# Task brief:
Below are some records; print every one of them exactly.

BEGIN Dataset records

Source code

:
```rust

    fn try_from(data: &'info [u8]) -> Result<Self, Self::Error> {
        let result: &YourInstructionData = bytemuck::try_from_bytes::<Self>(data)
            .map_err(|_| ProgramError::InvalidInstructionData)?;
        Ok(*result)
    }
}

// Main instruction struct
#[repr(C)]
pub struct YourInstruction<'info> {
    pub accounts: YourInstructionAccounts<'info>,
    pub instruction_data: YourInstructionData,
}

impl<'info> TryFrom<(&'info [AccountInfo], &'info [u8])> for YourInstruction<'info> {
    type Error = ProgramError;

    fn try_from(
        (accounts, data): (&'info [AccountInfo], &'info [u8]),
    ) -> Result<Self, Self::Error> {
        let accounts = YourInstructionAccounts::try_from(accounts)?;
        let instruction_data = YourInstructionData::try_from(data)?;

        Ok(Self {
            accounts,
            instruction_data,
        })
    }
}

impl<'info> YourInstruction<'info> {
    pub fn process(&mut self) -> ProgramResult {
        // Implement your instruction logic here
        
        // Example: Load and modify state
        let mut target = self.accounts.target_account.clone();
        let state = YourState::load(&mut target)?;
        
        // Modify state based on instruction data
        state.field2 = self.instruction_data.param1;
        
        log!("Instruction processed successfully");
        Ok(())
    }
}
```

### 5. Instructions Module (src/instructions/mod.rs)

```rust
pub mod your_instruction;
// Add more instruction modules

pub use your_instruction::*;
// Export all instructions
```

END Dataset records

# Answer section:
Source code

:
```rust

    fn try_from(data: &'info [u8]) -> Result<Self, Self::Error> {
        let result: &YourInstructionData = bytemuck::try_from_bytes::<Self>(data)
            .map_err(|_| ProgramError::InvalidInstructionData)?;
        Ok(*result)
    }
}

// Main instruction struct
#[repr(C)]
pub struct YourInstruction<'info> {
    pub accounts: YourInstructionAccounts<'info>,
    pub instruction_data: YourInstructionData,
}

impl<'info> TryFrom<(&'info [AccountInfo], &'info [u8])> for YourInstruction<'info> {
    type Error = ProgramError;

    fn try_from(
        (accounts, data): (&'info [AccountInfo], &'info [u8]),
    ) -> Result<Self, Self::Error> {
        let accounts = YourInstructionAccounts::try_from(accounts)?;
        let instruction_data = YourInstructionData::try_from(data)?;

        Ok(Self {
            accounts,
            instruction_data,
        })
    }
}

impl<'info> YourInstruction<'info> {
    pub fn process(&mut self) -> ProgramResult {
        // Implement your instruction logic here
        
        // Example: Load and modify state
        let mut target = self.accounts.target_account.clone();
        let state = YourState::load(&mut target)?;
        
        // Modify state based on instruction data
        state.field2 = self.instruction_data.param1;
        
        log!("Instruction processed successfully");
        Ok(())
    }
}
```

### 5. Instructions Module (src/instructions/mod.rs)

```rust
pub mod your_instruction;
// Add more instruction modules

pub use your_instruction::*;
// Export all instructions
```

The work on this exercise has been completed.